*** Data for this exercise Section Begins ***
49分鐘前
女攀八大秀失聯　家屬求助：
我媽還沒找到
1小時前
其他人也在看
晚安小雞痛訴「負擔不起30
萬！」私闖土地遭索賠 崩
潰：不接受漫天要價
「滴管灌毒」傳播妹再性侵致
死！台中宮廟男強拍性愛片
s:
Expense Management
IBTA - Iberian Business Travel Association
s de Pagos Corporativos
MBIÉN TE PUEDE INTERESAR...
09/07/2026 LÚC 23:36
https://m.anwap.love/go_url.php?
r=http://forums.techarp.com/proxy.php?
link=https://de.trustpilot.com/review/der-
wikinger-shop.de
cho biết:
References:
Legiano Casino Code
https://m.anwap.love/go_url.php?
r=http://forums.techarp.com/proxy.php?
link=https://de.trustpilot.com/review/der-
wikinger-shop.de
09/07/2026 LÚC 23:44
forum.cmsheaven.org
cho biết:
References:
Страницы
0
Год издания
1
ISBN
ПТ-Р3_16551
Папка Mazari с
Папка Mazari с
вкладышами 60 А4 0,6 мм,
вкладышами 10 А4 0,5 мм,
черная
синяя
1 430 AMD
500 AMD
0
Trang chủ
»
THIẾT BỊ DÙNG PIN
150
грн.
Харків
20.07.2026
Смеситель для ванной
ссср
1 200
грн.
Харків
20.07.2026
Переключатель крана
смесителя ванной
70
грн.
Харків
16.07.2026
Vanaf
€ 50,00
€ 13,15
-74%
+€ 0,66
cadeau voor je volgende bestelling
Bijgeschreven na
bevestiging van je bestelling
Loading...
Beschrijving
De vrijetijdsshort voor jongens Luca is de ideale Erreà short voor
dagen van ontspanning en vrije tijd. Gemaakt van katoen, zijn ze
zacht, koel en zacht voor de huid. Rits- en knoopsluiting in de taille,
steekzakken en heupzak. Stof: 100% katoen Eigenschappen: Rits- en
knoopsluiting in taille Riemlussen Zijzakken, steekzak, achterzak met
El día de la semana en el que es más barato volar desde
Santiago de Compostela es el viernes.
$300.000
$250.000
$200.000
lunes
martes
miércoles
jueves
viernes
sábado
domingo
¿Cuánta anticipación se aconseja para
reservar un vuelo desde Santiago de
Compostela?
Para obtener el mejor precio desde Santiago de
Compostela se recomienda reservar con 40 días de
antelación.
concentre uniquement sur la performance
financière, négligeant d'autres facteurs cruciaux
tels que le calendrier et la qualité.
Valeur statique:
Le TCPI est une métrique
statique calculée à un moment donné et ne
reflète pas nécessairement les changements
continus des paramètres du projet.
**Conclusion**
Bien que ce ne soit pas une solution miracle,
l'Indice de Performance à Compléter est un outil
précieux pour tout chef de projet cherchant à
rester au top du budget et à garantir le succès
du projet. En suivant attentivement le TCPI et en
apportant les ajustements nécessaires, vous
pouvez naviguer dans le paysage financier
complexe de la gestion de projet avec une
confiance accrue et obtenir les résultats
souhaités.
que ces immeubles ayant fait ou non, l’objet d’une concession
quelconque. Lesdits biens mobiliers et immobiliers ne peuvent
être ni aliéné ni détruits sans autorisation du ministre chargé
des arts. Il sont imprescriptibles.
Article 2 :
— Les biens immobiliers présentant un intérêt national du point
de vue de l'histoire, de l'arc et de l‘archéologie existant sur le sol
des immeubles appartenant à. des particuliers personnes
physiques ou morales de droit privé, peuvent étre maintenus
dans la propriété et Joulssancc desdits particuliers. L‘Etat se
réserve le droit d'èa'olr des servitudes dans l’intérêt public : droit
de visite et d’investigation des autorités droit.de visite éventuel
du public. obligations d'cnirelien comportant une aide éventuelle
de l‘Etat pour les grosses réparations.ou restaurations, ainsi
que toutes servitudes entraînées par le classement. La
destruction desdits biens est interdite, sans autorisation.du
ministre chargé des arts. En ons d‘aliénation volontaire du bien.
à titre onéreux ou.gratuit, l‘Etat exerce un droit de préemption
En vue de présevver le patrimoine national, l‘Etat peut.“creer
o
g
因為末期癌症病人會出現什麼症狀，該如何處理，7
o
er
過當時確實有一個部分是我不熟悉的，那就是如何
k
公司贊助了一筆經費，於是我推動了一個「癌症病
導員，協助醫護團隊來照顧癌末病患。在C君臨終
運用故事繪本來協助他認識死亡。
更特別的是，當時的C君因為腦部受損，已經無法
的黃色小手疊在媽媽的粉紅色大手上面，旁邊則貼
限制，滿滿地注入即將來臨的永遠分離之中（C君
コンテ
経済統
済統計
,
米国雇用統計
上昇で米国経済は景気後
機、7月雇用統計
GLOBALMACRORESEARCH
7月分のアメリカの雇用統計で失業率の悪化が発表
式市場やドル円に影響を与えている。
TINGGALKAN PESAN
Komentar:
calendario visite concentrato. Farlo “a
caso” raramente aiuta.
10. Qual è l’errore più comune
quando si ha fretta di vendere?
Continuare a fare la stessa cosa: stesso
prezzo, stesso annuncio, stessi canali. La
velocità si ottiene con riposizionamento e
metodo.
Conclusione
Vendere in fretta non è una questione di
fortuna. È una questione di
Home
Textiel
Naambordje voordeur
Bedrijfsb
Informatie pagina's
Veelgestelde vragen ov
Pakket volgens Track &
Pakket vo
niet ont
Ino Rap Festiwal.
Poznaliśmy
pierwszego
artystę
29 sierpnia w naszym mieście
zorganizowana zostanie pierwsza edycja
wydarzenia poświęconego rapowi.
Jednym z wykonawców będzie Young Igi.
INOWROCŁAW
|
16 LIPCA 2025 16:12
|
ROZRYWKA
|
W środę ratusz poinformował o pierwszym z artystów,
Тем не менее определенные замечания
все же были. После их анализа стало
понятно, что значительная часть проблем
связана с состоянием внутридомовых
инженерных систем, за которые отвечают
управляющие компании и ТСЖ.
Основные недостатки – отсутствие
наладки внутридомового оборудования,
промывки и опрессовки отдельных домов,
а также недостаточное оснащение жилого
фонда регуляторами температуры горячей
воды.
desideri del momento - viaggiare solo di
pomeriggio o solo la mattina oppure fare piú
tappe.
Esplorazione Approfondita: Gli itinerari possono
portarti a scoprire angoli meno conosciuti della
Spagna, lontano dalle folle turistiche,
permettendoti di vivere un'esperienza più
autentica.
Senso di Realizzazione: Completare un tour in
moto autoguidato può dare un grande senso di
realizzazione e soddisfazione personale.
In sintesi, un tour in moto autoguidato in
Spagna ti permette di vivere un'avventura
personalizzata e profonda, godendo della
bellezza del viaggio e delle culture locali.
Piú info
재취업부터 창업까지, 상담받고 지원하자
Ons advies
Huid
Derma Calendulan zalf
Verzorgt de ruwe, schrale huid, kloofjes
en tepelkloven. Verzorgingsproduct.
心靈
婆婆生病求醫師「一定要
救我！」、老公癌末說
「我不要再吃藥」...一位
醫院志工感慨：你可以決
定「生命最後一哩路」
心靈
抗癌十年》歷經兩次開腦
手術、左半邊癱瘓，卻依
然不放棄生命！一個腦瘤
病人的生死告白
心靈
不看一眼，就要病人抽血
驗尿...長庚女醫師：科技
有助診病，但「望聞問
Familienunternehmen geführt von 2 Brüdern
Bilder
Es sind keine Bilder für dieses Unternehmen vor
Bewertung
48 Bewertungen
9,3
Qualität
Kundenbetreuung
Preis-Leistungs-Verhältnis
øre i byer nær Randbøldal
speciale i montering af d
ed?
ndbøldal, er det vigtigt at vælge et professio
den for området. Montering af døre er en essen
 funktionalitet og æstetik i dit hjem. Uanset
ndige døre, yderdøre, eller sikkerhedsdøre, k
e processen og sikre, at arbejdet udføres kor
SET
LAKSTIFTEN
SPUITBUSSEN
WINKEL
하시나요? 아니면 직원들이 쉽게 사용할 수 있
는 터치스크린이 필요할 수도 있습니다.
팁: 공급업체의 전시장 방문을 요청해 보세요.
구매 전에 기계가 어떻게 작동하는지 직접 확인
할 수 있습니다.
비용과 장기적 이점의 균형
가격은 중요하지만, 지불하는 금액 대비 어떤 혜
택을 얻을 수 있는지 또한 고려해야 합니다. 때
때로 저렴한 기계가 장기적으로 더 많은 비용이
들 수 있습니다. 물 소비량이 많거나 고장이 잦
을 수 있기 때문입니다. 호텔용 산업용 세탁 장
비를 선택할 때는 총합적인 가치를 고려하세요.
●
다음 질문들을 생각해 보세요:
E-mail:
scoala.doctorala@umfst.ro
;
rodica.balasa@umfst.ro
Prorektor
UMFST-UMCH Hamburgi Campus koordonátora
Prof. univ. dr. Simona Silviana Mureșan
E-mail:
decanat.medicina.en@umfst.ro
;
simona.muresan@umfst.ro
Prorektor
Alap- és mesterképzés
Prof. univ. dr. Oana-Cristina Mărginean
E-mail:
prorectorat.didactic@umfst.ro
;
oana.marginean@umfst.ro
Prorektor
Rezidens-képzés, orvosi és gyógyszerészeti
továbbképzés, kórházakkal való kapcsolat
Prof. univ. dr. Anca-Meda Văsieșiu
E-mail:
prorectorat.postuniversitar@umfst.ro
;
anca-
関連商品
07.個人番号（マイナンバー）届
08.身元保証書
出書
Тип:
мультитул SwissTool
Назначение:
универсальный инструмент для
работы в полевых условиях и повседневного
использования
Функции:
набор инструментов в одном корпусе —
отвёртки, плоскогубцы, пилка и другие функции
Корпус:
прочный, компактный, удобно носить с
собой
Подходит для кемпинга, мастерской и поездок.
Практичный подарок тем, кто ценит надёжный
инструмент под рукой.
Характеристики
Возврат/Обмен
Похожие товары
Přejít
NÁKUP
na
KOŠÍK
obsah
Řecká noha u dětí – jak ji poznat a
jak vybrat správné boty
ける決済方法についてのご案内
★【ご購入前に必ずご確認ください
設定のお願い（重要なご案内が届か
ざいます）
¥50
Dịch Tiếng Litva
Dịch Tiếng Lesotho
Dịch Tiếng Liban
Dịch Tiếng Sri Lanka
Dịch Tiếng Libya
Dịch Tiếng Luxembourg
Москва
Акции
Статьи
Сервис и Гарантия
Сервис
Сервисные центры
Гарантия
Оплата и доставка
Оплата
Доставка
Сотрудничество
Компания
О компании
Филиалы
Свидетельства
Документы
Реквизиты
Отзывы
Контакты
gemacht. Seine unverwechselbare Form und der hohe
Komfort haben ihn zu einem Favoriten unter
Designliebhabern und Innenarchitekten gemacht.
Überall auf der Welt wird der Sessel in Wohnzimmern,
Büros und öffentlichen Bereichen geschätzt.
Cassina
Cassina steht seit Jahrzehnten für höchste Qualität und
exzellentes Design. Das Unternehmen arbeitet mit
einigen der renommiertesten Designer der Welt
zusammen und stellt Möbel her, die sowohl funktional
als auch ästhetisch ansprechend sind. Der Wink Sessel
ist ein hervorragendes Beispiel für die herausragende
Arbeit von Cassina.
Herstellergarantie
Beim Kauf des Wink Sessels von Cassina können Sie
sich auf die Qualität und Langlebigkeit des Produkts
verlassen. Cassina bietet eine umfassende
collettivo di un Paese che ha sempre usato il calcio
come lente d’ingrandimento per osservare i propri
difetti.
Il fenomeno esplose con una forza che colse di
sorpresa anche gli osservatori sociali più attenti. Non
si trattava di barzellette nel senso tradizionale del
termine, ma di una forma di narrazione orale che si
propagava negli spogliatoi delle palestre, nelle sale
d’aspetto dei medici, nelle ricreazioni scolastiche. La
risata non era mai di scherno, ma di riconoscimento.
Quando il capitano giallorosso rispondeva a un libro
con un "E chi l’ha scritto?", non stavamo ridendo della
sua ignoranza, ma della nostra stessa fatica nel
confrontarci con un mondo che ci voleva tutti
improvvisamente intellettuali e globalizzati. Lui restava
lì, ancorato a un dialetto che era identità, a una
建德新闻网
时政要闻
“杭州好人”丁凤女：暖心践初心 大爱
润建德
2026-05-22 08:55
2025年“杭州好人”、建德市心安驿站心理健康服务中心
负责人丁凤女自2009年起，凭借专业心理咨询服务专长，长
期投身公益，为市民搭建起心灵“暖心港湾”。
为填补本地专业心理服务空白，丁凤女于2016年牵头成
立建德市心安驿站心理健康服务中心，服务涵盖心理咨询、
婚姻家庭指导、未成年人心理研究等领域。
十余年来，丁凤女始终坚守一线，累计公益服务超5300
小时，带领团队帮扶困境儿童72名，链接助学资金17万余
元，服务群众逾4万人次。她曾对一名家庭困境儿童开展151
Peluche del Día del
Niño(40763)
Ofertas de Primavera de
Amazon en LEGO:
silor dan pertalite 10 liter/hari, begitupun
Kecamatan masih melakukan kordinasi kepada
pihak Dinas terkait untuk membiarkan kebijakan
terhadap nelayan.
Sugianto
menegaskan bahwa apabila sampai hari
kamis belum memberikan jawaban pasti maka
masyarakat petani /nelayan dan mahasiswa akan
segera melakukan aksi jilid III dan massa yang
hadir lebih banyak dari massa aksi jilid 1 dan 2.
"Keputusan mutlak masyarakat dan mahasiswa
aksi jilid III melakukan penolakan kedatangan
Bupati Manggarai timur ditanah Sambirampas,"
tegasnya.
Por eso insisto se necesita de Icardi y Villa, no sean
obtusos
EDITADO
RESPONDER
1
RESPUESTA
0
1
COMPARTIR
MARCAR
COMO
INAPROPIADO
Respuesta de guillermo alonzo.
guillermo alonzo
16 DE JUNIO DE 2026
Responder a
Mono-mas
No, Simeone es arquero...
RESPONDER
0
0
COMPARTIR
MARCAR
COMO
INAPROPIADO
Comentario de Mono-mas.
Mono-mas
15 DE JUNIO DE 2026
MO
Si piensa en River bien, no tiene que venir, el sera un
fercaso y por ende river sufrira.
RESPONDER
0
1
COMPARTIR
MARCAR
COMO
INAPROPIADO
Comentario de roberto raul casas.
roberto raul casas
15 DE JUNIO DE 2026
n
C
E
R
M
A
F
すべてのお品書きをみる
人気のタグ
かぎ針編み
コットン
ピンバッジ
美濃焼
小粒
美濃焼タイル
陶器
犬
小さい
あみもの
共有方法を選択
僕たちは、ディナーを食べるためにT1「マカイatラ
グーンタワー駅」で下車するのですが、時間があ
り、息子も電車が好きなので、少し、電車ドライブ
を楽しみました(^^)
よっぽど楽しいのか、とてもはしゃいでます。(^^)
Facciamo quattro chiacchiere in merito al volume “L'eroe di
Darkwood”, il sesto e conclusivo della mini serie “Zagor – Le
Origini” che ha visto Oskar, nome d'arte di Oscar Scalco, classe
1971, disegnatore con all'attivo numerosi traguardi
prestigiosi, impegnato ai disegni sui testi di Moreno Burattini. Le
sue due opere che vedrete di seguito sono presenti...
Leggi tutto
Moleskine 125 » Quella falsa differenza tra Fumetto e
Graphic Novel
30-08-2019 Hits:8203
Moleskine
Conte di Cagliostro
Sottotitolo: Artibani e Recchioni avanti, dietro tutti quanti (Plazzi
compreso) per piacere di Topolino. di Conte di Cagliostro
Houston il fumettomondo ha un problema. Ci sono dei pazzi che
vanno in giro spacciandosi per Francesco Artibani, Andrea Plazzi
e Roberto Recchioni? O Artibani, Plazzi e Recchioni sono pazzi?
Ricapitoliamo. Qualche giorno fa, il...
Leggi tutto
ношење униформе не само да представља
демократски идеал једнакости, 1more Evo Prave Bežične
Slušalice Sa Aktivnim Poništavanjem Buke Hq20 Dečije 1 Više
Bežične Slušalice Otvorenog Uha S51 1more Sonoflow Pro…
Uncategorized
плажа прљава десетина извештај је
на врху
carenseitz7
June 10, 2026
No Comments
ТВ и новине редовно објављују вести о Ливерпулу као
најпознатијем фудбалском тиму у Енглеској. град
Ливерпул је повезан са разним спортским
*** Data for this exercise Section Ends ***
**Your assignment:** Lines holding the word "hari" are the answer; copy every one from the records above.

**Finished task:**
silor dan pertalite 10 liter/hari, begitupun
menegaskan bahwa apabila sampai hari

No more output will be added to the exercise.